Without reviewers, there is no peer review process and thanks for reviewing efforts go to Emma Bartle, Jenny Donovan, Jean Fletcher, Mzamose Gondwe, Will Grant, Nancy Longnecker, Jennifer Manyweather, Vicky Martin, Jenni Metcalfe, John O’Connor, Lindy Orthia, Will Rifkin and Miriam Sullivan.

Editing the ASC2014 Proceedings was my parting gift to ASC after almost two decades of membership. Editing any volume is a big but satisfying job. Incorporation of a research stream at the ASC conference and production of a peer-reviewed conference proceedings are ways to enhance the rigour of science communication for both practitioners and theorists. I am proud to have helped make this conference proceedings a reality and am happy to share what I learned with the next editors.

While many hands make lighter work, production of an edited volume is a substantial job and it was a relief when we finally published this. So why bother? For me personally, belonging to ASC shaped my career and this was a chance to give back to the ASC community. It has been extremely satisfying to be a member and to contribute to ASC in a variety of ways over the years. The small band of friends and colleagues who helped revive the WA branch in the mid-naughties and those on the Executive at that time taught me a great deal as have those who contributed to production of this volume.

Using a peer review process in publishing means that these papers are scholarly publications as  defined by the Australian Government’s audit standards. The full papers ‘count’ as a publication category E1 for those who record publications as a performance indicator. The research abstracts in this publication satisfy the requirements for publication category E2.

So what? As science communicators, we know that peer-reviewed articles are not the be-all and end-all of good communication. Yet for all its flaws, the peer-review system is still widely regarded as providing an important source of credible information.

Given there are so many alternative mechanisms to communicate, why do academics and other researchers remain so fixated on publishing peer-reviewed papers? It is important for our employers and in turn, they ensure it is important to us as individuals by rewarding publishing via the promotion process.

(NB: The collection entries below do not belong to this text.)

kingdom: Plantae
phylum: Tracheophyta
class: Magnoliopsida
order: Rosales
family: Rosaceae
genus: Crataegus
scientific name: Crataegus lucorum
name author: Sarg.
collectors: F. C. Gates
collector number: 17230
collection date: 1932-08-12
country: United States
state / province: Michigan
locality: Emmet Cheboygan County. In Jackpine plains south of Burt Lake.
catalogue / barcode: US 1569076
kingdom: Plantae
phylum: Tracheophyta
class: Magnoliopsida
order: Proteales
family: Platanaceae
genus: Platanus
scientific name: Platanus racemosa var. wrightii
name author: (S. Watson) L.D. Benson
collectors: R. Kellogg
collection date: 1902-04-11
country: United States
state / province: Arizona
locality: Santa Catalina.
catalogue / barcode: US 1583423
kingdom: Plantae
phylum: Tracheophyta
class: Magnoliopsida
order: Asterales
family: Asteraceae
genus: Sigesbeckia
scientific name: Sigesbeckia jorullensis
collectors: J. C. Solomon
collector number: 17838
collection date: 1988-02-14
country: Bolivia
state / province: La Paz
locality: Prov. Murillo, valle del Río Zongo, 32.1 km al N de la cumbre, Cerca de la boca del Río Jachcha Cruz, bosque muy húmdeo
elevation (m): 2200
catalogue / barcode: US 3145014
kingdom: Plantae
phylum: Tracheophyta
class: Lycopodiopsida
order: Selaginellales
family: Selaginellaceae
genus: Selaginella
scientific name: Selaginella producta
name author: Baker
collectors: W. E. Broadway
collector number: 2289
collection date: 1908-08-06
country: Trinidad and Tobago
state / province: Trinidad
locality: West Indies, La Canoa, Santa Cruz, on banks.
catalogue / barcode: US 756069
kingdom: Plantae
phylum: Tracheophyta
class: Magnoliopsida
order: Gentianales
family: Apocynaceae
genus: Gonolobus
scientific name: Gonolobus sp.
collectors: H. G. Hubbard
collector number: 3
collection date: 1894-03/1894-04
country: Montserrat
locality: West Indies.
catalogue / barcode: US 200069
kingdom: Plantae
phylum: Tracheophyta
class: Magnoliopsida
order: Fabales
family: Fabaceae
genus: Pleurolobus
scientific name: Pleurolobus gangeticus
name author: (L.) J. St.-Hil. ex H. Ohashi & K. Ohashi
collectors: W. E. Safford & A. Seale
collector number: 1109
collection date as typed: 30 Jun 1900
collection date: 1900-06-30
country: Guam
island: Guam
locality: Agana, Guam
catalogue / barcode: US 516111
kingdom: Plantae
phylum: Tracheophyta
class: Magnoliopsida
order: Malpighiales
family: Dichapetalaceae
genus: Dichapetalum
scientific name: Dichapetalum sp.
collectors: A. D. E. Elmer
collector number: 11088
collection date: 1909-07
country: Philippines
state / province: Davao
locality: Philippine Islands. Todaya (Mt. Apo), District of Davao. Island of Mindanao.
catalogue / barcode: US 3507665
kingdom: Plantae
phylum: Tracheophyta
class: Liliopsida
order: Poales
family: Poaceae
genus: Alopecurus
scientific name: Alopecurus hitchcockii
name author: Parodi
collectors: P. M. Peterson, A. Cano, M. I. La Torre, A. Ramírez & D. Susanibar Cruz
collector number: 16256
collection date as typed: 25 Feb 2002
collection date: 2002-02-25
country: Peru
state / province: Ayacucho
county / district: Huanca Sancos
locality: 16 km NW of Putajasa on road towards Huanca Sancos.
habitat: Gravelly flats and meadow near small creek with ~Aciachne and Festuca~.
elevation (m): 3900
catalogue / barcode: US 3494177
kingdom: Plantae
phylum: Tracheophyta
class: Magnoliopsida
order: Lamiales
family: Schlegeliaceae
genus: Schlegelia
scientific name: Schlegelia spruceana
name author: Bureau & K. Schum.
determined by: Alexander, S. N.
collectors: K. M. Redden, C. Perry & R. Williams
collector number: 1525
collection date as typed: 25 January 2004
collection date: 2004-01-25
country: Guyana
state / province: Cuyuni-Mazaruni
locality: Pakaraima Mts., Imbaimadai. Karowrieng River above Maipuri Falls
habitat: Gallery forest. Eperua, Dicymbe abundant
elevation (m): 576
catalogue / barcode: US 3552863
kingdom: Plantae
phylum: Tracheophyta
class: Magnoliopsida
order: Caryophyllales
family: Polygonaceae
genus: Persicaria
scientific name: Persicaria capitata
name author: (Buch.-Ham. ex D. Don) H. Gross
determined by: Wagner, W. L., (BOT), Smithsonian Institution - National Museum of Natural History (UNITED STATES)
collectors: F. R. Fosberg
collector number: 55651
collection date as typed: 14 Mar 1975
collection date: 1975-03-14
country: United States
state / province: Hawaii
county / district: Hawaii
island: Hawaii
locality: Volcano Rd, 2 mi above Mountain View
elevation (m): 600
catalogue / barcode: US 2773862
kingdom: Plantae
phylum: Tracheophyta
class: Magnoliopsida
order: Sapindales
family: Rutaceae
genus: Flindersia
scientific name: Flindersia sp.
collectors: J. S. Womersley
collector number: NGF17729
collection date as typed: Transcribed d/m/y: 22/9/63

Most of us would agree that this is not a great mechanism. But the rules of the game we play in are that organisational publication tally is one thing that determines the size of slice of the university funding pie that individual universities get from government (at least in Australia and New Zealand). This funding is substantial at a research intensive university. While funding for one publication is small, it adds up. The financial reward for publications in a large research department can be enough to fund a full-time salary each year.

We can try to change the rules, but the maxim to publish or perish is likely to be with us for at least the remainder of my career. Publication of the ASC2014 proceedings has enabled some early career science communication researchers to add to their CVs. In addition to the value to authors on their CVs, readers will find value in papers and abstracts in the proceedings.

The papers in this volume touch on current critical issues such as risk communication, science and art collaboration and use of social media to support the community of science communication. Research students invest months of dedicated work into writing research proposals and literature reviews. Half of the full, peer-reviewed papers in this volume fall into this category. It can be difficult to find an appropriate place to publish these types of reviews since they usually do not contain ‘new’ results. Yet, literature reviews and synopses often synthesise a great deal of current work and can contain insights that are useful to other science communicators. Happy reading!

The citation for this resource is:

Longnecker, C. Harris & K. Madden. (Eds.). 2015. Proceedings of the Australian Science Communicators National Conference. 2–5 Feb, 2014, Brisbane.